Path-Level Network Transformation for Efficient Architecture Search
This work addresses the problem of inefficient architecture search for neural network designers by enabling more expressive topology changes, though it is incremental as it builds on existing transformation and reinforcement learning approaches.
The paper tackles the limitation of existing neural architecture search methods that only allow layer-level modifications by introducing path-level network transformations, enabling efficient design of complex topologies like Inception models, resulting in improved test accuracy (e.g., 97.70% on CIFAR-10) with better parameter efficiency.

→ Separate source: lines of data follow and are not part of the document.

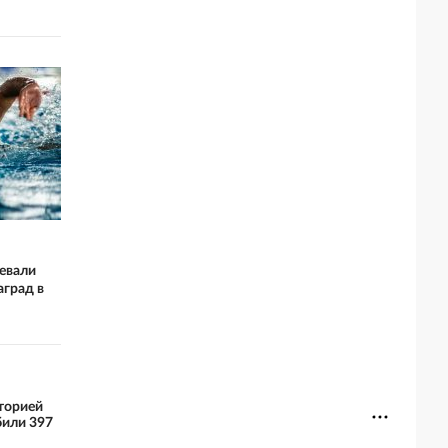
евали
аград в
торией
били 397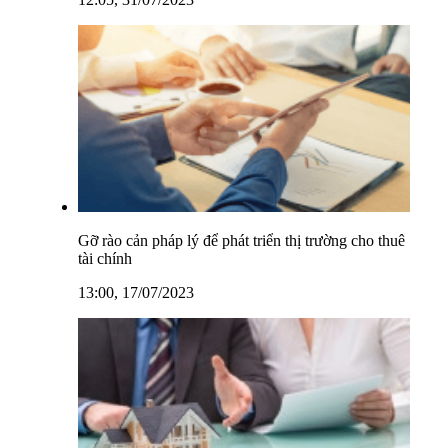
Gỡ rào cản pháp lý để phát triển thị trường cho thuê
tài chính
13:00, 17/07/2023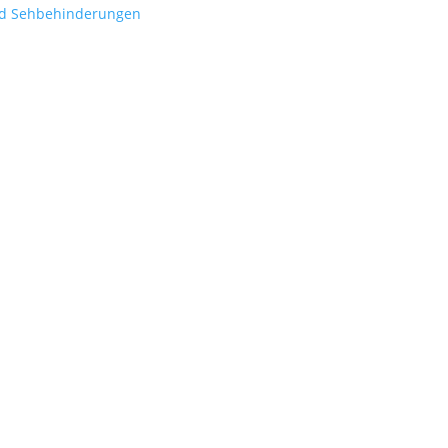
nd Sehbehinderungen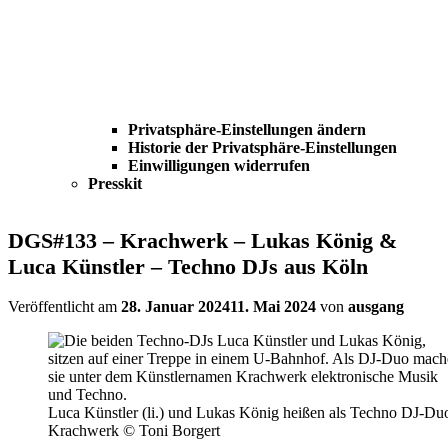
Privatsphäre-Einstellungen ändern
Historie der Privatsphäre-Einstellungen
Einwilligungen widerrufen
Presskit
DGS#133 – Krachwerk – Lukas König &
Luca Künstler – Techno DJs aus Köln
Veröffentlicht am
28. Januar 2024
11. Mai 2024
von
ausgang
Luca Künstler (li.) und Lukas König heißen als Techno DJ-Du
Krachwerk © Toni Borgert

We introduce a new function-preserving transformation for efficient neural architecture search. This network transformation allows reusing previously trained networks and existing successful architectures that improves sample efficiency. We aim to address the limitation of current network transformation operations that can only perform layer-level architecture modifications, such as adding (pruning) filters or inserting (removing) a layer, which fails to change the topology of connection paths. Our proposed path-level transformation operations enable the meta-controller to modify the path topology of the given network while keeping the merits of reusing weights, and thus allow efficiently designing effective structures with complex path topologies like Inception models. We further propose a bidirectional tree-structured reinforcement learning meta-controller to explore a simple yet highly expressive tree-structured architecture space that can be viewed as a generalization of multi-branch architectures. We experimented on the image classification datasets with limited computational resources (about 200 GPU-hours), where we observed improved parameter efficiency and better test results (97.70% test accuracy on CIFAR-10 with 14.3M parameters and 74.6% top-1 accuracy on ImageNet in the mobile setting), demonstrating the effectiveness and transferability of our designed architectures.